I contatti con la 'ndrangheta tenuti dal barista Andrea Puntorno e il debito di 27mila euro di Antonino Mangione - che poi ha deciso di collaborare su questa e su altre vicende senza mai neppure chiedere lo status di collaboratore di giustizia - col boss Antonio Massimino che lo definiva al telefono "pagliaccio".

Il capo sezione della Dia, Roberto Cilona, ha rivelato altri dettagli dell'inchiesta "Kerkent" che ha stretto il cerchio attorno al clan del boss Massimino, tornato pienamente operativo - sostiene l'accusa - dopo avere scontato la seconda condanna per mafia rimediata nell'operazione San Calogero.

Cilona, ormai da molte udienze, sta ricostruendo l'indagine che ha portato a processo 36 persone. In questo troncone, davanti ai giudici della prima sezione penale presieduta da Alfonso Malato, con a latere Alessandro Quattrocchi e Giuseppa Zampino, sono imputati in sette. Si tratta di Pasquale Capraro, 28 anni; Angelo Cardella, 48 anni; Francesco Luparello, 46 anni; Saverio Matranga, 42 anni; Gabriele Miccichè, 29 anni; Calogero Trupia, 34 anni e Angelo Iacono Quarantino, 28 anni.

Cilona, rispondendo alle domande del pm della Dda Alessia Sinatra, ha concluso la ricostruzione delle trasferte palermitane, scandagliate con intercettazioni, pedinamenti e appostamenti.

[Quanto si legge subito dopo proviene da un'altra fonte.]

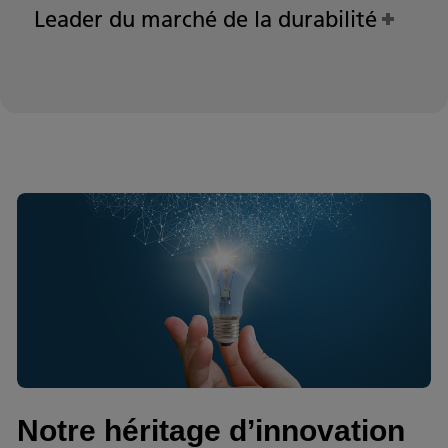
Leader du marché de la durabilité
Notre héritage d’innovation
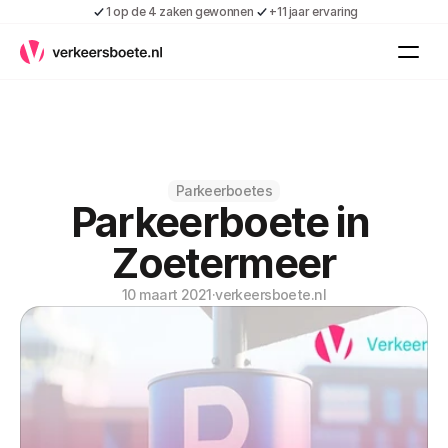
1 op de 4 zaken gewonnen
+11 jaar ervaring
Kennis
Vacatures
Over ons
Contact
Gratis boete indienen
Parkeerboetes
Parkeerboete in 
Inloggen
Contact
Zoetermeer
Shop
10 maart 2021
·
verkeersboete.nl
Over ons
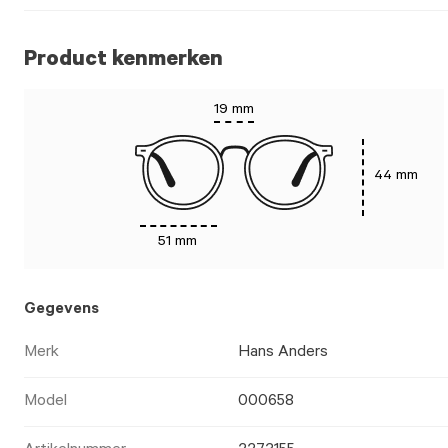
Product kenmerken
19 mm
44 mm
51 mm
Gegevens
Merk
Hans Anders
Model
000658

Subito dopo ha ricostruito un contrasto fra lo stesso Massimino e il quarantenne Antonino Mangione, coinvolto in numerose vicende, anche di mafia, che da un paio di anni ha iniziato a collaborare, senza però neppure chiedere di entrare nel programma di protezione o avere benefici di qualsiasi natura. Mangione ha reso dichiarazioni accusatorie in questo procedimento e, in seguito, si è pure autoaccusato dell'omicidio del pensionato Pasquale Mangione, facendo arrestare due complici.

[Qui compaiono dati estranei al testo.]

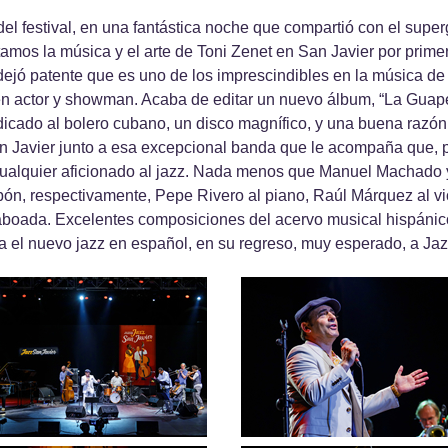
del festival, en una fantástica noche que compartió con el supe
tamos la música y el arte de Toni Zenet en San Javier por prime
ejó patente que es uno de los imprescindibles en la música de 
 actor y showman. Acaba de editar un nuevo álbum, “La Guape
icado al bolero cubano, un disco magnífico, y una buena razón
an Javier junto a esa excepcional banda que le acompaña que, 
 cualquier aficionado al jazz. Nada menos que Manuel Machado 
bón, respectivamente, Pepe Rivero al piano, Raúl Márquez al viol
boada. Excelentes composiciones del acervo musical hispánic
ra el nuevo jazz en español, en su regreso, muy esperado, a Jaz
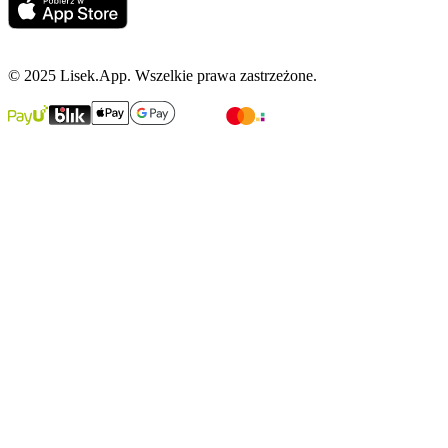
© 2025 Lisek.App. Wszelkie prawa zastrzeżone.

"Il 16 luglio del 2015 - ha ricostruito il capo della Dia - Massimino telefona ad Eugenio Gibilaro ed etichetta diverse volte Antonino Mangione come pagliaccio. Il motivo è dovuto al fatto che non onorava il suo debito di 27.000 euro legato alla vendita di una partita di droga".

Cilona ha poi ricostruito le indagini sul canale calabrese della droga. "La nostra attività investigativa - ha detto - ci porta a ritenere che Massimino abbia affidato al barista Andrea Puntorno la gestione dei rapporti".